*** Opening Listed records ***

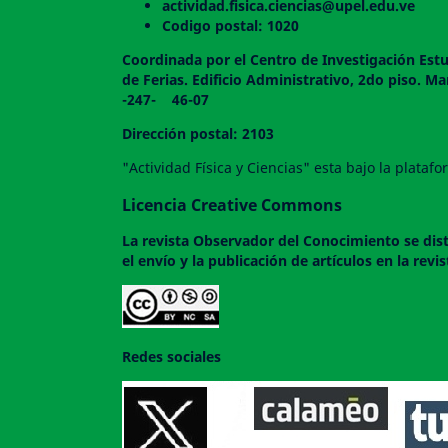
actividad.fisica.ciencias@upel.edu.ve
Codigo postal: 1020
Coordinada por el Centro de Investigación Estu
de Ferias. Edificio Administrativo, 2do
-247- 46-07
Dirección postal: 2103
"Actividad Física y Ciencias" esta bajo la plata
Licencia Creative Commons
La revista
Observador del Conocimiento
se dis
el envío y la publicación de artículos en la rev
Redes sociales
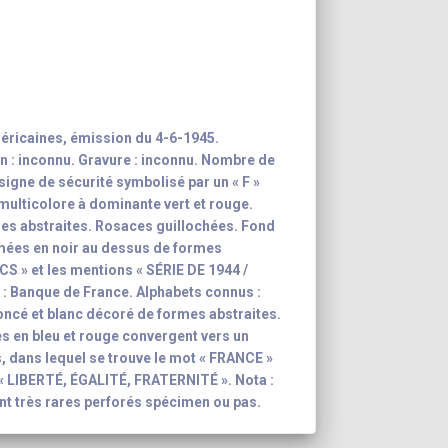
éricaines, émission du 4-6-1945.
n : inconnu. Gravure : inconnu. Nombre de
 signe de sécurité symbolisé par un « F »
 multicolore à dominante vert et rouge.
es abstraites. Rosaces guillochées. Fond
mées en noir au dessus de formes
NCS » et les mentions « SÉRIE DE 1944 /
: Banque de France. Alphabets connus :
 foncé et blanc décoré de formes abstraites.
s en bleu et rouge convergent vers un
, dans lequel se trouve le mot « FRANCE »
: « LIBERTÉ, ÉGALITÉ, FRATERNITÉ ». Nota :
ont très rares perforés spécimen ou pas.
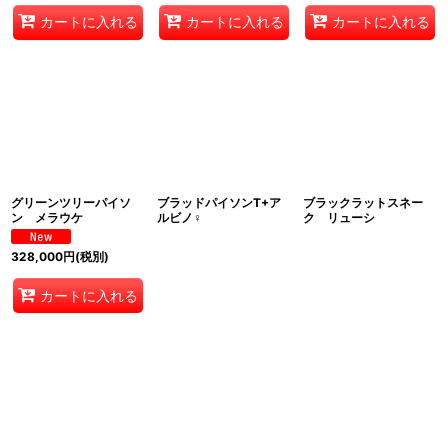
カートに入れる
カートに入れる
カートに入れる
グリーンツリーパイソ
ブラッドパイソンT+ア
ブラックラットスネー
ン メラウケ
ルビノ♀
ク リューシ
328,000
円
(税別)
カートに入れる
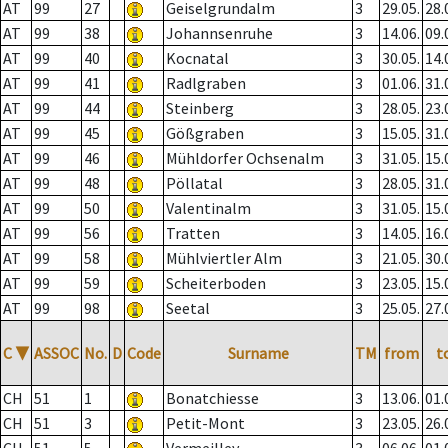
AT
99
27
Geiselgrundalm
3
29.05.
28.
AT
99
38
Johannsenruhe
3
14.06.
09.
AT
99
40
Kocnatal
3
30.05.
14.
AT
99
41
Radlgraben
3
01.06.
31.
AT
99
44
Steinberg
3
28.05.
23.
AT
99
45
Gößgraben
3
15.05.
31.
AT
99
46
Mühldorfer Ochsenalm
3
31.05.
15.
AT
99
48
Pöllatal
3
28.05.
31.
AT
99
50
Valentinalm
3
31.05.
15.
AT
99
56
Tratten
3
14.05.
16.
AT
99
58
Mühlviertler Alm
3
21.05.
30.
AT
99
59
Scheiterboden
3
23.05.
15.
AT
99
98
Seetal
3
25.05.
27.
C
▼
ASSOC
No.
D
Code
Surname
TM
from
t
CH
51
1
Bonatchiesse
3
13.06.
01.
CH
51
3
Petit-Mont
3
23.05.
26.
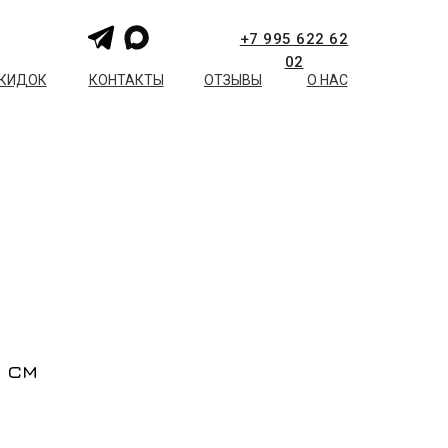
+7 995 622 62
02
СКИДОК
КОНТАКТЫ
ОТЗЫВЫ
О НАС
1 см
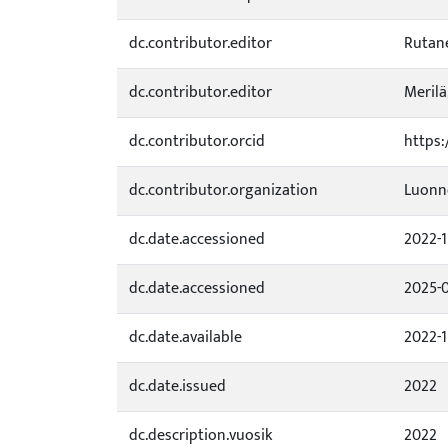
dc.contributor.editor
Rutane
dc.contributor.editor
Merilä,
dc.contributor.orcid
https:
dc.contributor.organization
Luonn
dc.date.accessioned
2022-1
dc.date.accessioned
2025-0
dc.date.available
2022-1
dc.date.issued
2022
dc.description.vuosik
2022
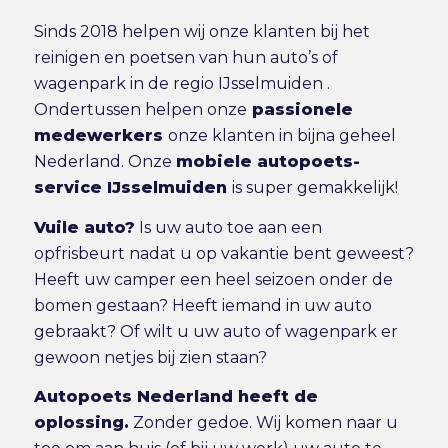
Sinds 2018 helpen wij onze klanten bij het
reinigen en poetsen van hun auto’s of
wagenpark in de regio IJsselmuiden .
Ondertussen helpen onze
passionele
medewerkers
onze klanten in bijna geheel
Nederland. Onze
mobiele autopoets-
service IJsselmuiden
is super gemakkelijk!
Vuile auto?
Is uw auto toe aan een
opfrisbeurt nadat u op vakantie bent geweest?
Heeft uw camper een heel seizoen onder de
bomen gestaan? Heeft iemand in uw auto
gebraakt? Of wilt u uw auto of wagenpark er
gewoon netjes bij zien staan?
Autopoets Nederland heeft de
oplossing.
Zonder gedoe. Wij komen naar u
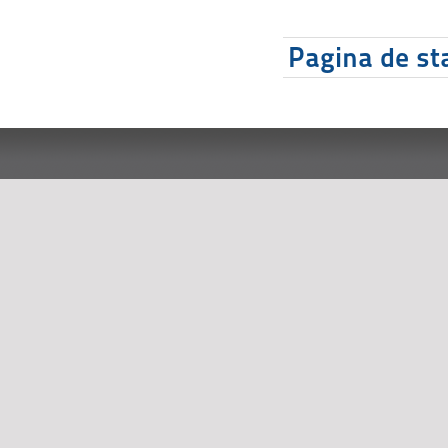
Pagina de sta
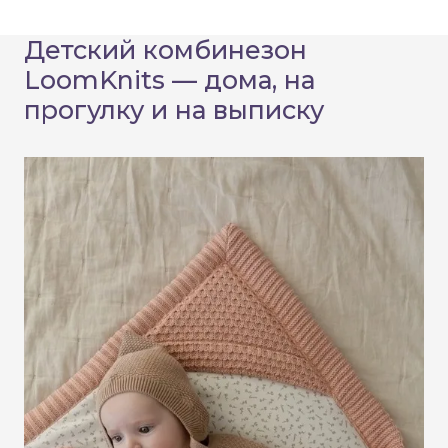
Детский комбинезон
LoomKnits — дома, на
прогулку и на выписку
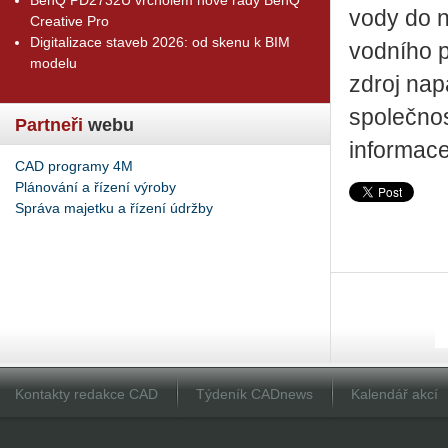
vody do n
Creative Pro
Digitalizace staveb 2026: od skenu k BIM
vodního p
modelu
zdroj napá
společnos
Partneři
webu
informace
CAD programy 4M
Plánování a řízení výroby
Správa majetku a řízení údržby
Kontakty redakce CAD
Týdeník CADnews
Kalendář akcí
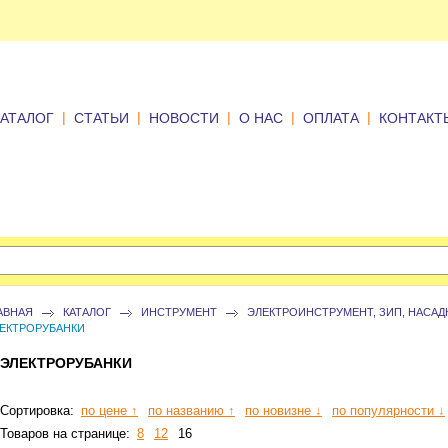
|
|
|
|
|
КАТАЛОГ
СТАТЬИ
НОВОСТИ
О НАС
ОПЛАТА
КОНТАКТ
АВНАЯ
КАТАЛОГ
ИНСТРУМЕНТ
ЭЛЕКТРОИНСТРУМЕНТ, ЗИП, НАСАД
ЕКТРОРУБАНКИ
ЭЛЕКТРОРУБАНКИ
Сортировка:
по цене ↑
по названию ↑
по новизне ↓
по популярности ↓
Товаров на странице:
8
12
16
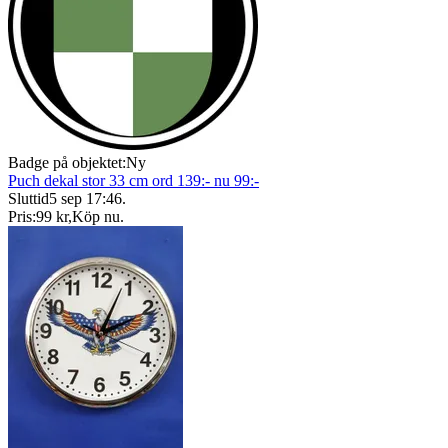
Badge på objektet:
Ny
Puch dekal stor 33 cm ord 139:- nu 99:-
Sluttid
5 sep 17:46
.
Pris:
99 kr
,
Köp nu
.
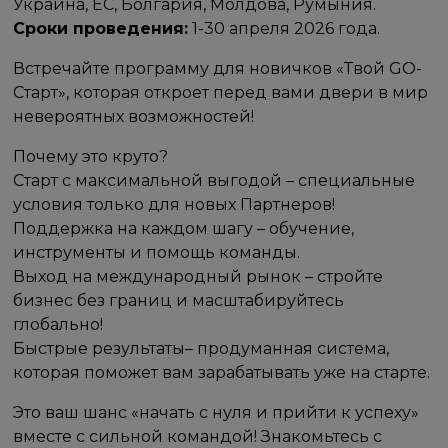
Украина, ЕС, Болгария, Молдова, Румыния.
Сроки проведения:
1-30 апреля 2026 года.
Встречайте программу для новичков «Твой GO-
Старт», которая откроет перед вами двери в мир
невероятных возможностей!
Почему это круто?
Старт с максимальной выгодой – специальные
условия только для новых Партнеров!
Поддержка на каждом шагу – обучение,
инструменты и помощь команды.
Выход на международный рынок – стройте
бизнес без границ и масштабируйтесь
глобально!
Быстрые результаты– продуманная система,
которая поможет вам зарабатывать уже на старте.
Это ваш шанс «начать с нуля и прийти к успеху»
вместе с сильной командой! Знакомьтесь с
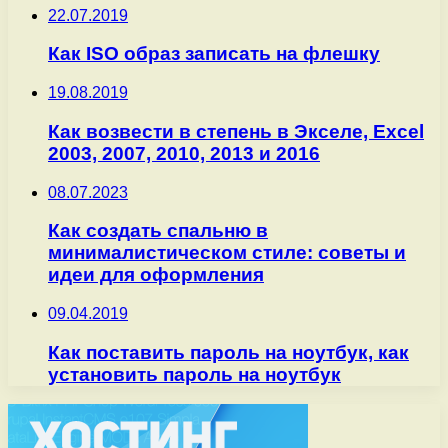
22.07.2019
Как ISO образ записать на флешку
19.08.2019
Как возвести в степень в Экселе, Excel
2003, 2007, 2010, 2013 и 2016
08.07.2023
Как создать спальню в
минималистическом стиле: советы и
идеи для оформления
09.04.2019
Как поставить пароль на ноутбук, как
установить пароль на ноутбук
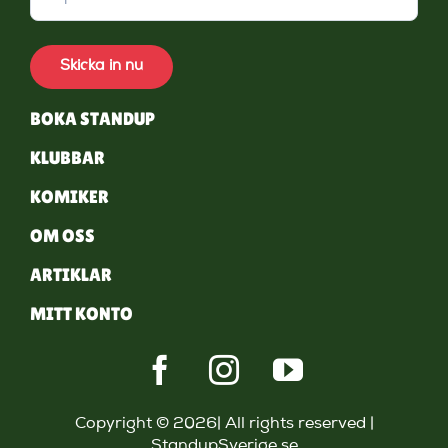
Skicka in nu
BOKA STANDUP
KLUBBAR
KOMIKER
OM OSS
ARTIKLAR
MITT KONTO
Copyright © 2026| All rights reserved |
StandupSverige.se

*** Closing Listed records ***

-- Problem to solve --
Where a line of the records includes "wagenpark", copy it.

-- Solution for this exercise --
wagenpark in de regio IJsselmuiden .
gebraakt? Of wilt u uw auto of wagenpark er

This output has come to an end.